[OBJECTIVES]:
1 - According to the podcast summary, how many years of change management experience does Mark have?
2 - From the podcast summary, list each kind of change that Mark says is always occurring.

====== DOCUMENT SEGMENT ======

‘Engaging Employees Through Strategic Communication’ is the new book from authors Mark Dollins and Jon Stemmle which is aiming to act as a modern-day guide to employee engagement. The pair bring their extensive knowledge of communicating change to the podcast episode, discussing the challenges and best practices of overseeing change within an organisation.
Having worked with companies such as DuPont and PepsiCo, Mark has over 30 years of experience in change management. He now sits as president for North Star Communications Consulting, which focuses on employee change and communications talent development.
Jon also has a vast background in the industry, currently operating as Chair and Professor of the University of Missouri’s School of Journalism, primarily teaching public relations and advertising classes. On the research side, the bulk of his work stems around health and science communication and how this can be done in a way the public can understand.
Both Mark and Jon recognised the need for a book that could be used by both practitioners currently working in communications and students looking to break through. The textbook-like format the pair have created combines their know-how with other pieces of research to investigate topics such as storytelling, competencies and measurements. The book finishes by talking about today’s podcast topic, communicating change and where the industry is heading.
The connection between communicating change and internal comms
After Craig draws upon his own experiences of communicating change in internal comms, Jon begins to look more closely at some of the reasons for why the two are linked. From the rise of the internet and social media to a shift in stakeholder and customer needs, Jon says that the comms industry has undergone a transformation in recent times. He believes this is the sector’s only constant.
“The last 20 years may have seen more change in the industry than the previous century,” Jon said.
All of this has helped accelerate the professionalisation of internal comms according to Mark, which he says is an essential part of any successful organisation. Be it a digital change, a cultural development or a shift in working arrangements, these are always occurring.
The problem for managers and HR representative is they are ‘jumping in the deep end with both feet’ when it comes to learning about and practicing change management. Mark draws upon the distinction between this and change management communication. He says often those in internal comms end up being the drivers of these developments because there is no specific discipline for this in most organisations.
This is something which is becoming more prevalent now however, as HR people and managers look to become further educated in this. Communicators can benefit from this as well, as they can assess the speed and efficiency of their comms channels using the same disciplines as their change management counterparts.
“There is now an inexplicable link between the importance of change and the importance of employee communications,” Mark said.

====== EXCERPTED RECORDS ======

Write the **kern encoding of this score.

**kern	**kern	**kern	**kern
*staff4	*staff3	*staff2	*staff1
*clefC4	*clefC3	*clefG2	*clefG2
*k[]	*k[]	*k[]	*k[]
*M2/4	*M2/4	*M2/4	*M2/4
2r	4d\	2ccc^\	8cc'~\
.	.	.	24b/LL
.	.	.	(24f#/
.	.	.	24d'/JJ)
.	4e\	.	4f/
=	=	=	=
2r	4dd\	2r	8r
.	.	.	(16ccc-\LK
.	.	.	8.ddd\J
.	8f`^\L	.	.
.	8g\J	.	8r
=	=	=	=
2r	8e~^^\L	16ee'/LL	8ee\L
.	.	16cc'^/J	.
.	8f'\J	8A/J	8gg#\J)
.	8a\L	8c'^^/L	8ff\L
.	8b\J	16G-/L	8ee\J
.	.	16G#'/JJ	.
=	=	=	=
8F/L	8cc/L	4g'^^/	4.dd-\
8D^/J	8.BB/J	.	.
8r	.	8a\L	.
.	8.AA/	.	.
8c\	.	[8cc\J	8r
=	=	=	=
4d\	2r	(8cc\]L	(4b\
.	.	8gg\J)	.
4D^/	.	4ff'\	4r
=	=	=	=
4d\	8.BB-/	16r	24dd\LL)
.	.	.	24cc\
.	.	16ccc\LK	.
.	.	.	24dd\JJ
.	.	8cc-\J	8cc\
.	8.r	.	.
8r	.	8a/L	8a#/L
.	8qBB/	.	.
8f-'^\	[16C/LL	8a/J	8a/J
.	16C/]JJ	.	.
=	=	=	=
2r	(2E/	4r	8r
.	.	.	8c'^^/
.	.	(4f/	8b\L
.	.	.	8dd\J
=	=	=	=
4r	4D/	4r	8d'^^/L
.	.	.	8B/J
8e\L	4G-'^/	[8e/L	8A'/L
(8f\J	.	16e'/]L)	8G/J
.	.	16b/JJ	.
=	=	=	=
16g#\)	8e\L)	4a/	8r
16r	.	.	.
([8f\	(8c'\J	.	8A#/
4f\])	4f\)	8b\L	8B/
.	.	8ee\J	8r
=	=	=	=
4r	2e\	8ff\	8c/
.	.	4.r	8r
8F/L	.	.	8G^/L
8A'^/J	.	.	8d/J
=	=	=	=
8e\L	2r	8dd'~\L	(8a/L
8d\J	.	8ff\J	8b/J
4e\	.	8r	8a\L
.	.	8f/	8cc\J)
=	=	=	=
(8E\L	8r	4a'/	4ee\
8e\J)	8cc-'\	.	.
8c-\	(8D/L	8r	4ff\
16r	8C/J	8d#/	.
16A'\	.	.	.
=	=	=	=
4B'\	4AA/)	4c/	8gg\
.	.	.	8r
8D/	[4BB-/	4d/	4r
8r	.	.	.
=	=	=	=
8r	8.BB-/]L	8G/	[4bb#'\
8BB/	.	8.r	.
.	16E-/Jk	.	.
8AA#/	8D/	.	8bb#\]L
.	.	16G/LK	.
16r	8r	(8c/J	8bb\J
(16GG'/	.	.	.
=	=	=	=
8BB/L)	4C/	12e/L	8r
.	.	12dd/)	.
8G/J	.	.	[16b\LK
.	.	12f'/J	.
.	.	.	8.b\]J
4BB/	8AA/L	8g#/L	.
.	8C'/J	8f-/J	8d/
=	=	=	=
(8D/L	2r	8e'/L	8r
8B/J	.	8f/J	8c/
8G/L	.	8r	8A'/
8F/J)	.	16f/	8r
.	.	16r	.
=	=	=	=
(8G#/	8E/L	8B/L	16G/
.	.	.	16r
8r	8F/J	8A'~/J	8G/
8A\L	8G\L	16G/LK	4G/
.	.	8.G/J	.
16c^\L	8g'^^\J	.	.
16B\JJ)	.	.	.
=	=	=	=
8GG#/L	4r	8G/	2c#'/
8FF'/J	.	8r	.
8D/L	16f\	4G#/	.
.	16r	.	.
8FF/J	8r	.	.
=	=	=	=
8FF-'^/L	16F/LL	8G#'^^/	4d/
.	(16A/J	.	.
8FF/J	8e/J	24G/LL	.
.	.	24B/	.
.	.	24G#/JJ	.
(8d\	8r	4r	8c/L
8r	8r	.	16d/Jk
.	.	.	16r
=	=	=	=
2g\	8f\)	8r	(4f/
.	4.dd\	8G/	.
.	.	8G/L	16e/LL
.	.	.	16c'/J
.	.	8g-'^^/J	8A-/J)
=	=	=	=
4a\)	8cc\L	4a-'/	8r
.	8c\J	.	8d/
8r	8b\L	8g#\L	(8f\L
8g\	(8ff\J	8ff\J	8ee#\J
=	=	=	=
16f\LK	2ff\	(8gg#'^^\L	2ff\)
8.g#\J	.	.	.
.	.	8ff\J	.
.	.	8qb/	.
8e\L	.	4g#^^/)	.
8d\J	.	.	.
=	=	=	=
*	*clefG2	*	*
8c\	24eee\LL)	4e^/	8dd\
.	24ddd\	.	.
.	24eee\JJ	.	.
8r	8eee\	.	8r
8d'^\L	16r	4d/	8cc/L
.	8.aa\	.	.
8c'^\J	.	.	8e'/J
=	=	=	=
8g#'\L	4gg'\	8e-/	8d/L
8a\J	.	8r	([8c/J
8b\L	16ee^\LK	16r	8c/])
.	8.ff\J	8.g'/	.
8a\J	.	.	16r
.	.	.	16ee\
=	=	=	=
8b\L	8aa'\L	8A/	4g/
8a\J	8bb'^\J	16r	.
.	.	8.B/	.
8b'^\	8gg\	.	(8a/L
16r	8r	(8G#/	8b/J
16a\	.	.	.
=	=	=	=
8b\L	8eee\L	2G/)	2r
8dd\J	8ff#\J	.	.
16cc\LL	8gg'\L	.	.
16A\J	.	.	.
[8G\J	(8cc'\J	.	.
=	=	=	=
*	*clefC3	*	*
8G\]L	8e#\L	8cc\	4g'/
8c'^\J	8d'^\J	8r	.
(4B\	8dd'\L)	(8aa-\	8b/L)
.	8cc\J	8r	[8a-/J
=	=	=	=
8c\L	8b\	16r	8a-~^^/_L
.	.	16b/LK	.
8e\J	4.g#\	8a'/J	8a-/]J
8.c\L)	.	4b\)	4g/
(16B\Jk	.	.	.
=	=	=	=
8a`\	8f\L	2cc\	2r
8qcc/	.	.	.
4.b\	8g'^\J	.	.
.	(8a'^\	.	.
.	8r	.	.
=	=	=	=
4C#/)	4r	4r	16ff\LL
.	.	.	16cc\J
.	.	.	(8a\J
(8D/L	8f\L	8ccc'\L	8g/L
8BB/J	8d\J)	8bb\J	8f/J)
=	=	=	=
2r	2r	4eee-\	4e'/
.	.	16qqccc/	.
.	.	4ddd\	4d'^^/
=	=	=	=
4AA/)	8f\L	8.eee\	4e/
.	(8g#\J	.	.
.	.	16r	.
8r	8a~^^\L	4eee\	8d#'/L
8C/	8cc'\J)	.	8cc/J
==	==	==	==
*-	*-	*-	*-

======

[REPLIES]:
1 - Over 30 years.

2 - A digital change, a cultural development, a shift in working arrangements